L’Ascension nous apprend à ne pas mettre la main sur Jésus. Le Christ échappe aux disciples. Il a une nouvelle manière d’être présent. L’Ascension nous apprend le sens profond de l’Eucharistie : Jésus n’a plus à être à nos côtés puisqu’il veut être en nous ; Il n’a plus à être notre compagnon de route, puisqu’il est notre force pour marcher ; Il n’a plus à être vu puisqu’il devient notre regard ; Il n’a plus à être notre ami puisqu’il est devenu notre force d’aimer.  Louis Evely disait “Dieu nous laisse entre hommes. Pas moyen de le rencontrer autrement que par l’homme. Dieu est intérieur à l’homme et ne peut se manifester que par chacun d’entre nous. L’homme est donc seul responsable du silence ou de l’absence apparente de Dieu.” Matthieu, au chapitre 25 disait la même chose : “J’avais faim et vous m’avez donné à manger…” Le pape saint Léon écrivit cette phrase lumineuse : « L’Ascension du Christ est notre promotion. » 

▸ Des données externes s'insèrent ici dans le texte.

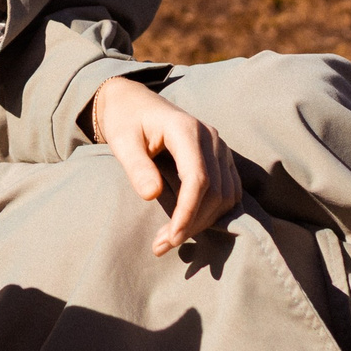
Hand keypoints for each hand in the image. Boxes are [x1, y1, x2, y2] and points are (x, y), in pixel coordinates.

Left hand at [86, 77, 243, 256]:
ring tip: (169, 239)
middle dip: (192, 223)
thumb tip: (151, 195)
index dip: (188, 212)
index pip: (198, 178)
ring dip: (203, 222)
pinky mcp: (222, 158)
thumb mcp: (121, 141)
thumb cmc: (126, 122)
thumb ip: (136, 166)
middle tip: (161, 246)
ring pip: (226, 195)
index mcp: (185, 129)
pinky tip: (188, 225)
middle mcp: (210, 137)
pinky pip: (229, 192)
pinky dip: (213, 213)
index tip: (171, 238)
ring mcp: (220, 147)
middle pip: (215, 191)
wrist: (136, 104)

Alors, quelle attitude adopter par rapport au message de cette fête Ascension – Pentecôte ? Elle est double. D’abord : Attendez, ne quittez pas – c’est ce qu’on dit au téléphone - avant d’avoir la communication, la force de l’Esprit. Ne quittez pas Jérusalem, attendez, priez. Et puis : Allez-y, ne restez pas là à regarder le ciel.”  Allez-y, action comme on dit au cinéma. “Soyez mes témoins … jusqu´aux extrémités de la terre.”

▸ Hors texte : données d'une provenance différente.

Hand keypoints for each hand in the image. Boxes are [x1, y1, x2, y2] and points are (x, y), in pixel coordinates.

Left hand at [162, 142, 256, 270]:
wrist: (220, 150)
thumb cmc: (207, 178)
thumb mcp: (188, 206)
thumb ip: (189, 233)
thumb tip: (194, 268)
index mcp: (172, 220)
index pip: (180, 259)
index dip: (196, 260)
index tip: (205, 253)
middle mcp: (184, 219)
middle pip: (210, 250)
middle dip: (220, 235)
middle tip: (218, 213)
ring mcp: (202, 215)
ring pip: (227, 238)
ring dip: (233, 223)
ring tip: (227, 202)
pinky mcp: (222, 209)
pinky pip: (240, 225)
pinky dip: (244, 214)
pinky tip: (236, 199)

Des enfants aujourd’hui commencent à communier. Ils vont recevoir le Corps du Christ ! Compliqué ! Beaucoup aimeraient qu’on explique. Moi je crois qu’il ne faut pas expliquer. En effet, ce n’est pas compliqué, c’est simplement mystérieux. Et un mystère, ce n’est pas : “circulez, y’a rien à voir”, mais “scrutez car il y a tellement à comprendre que vous n’aurez jamais fini.” Ce qu’il faut, c’est se mettre en chemin sans tarder pour commencer à comprendre le mystère.

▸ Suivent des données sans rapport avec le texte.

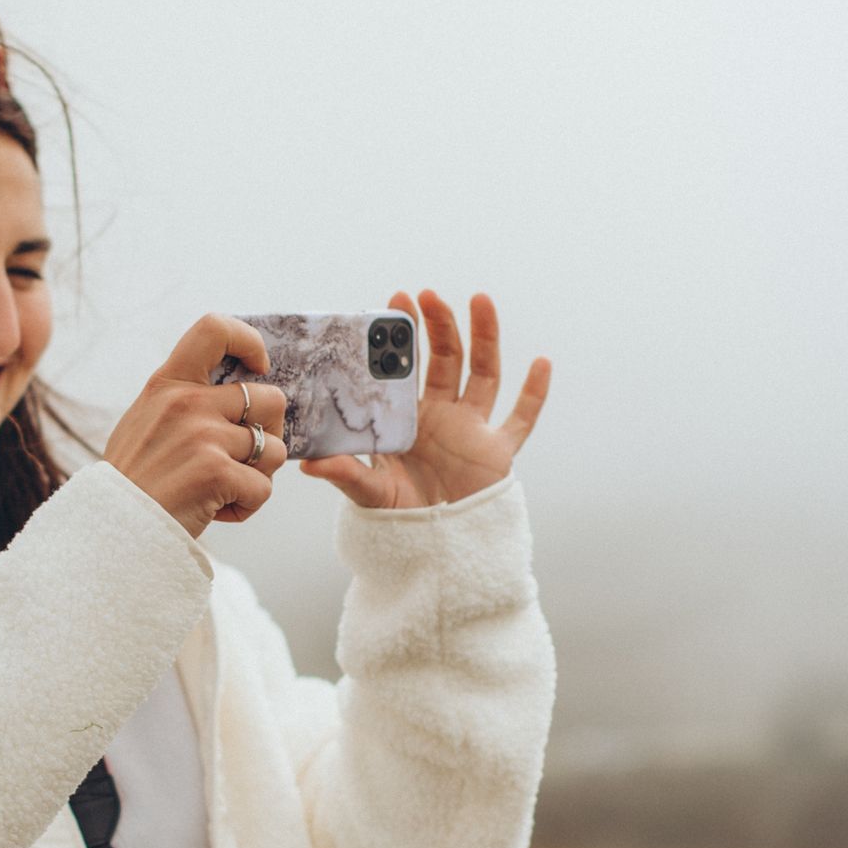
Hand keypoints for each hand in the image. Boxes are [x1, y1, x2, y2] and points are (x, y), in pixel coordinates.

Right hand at [104, 314, 290, 538]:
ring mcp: (203, 436)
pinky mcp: (216, 473)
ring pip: (273, 449)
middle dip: (269, 432)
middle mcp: (187, 403)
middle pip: (271, 399)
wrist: (110, 529)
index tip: (258, 368)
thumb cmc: (132, 482)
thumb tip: (232, 391)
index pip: (214, 329)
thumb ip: (181, 402)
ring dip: (258, 475)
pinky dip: (247, 506)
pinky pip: (263, 488)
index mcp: (168, 384)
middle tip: (245, 456)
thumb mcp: (144, 422)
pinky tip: (217, 511)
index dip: (249, 342)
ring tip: (225, 490)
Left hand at [301, 289, 550, 508]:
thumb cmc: (398, 520)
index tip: (395, 303)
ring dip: (484, 337)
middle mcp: (442, 416)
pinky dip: (535, 392)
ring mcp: (473, 429)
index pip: (407, 368)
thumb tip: (305, 465)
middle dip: (438, 326)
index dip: (404, 337)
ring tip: (480, 300)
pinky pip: (522, 418)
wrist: (435, 552)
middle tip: (427, 295)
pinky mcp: (500, 452)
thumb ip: (344, 474)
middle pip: (445, 360)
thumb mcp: (369, 494)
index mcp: (408, 418)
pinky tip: (542, 362)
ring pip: (483, 373)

En réalité, la messe est la rencontre de deux présences réelles : celle du Christ, qui ne fait aucun doute, et la nôtre, notre présence réelle, qui, elle, est parfois moins sûre. Nous communions à la présence réelle du Christ pendant la messe pour devenir nous-mêmes présence réelle du Christ après la messe. Vous connaissez la formule : “Moi, je ne mange pas de ce pain-là.” Eh bien, vous les adultes qui accompagnez ces enfants qui vont commencer à manger de ce pain-là, soyez chaque jour à leurs côtés pour qu’ils partagent leur vie comme on partage le pain… Soyons tous réellement présents pour accueillir la présence du Christ en partageant l’eucharistie : car on ne mange pas de ce pain n’importe comment. On le reçoit avec respect. Saint Cyrille de Jérusalem disait dès le 4° siècle : “Fais de ta main gauche un trône pour ta main droite qui doit recevoir le Christ”. 

J’ajoute que je vous invite à avoir le sourire en le donnant, sourire en le recevant.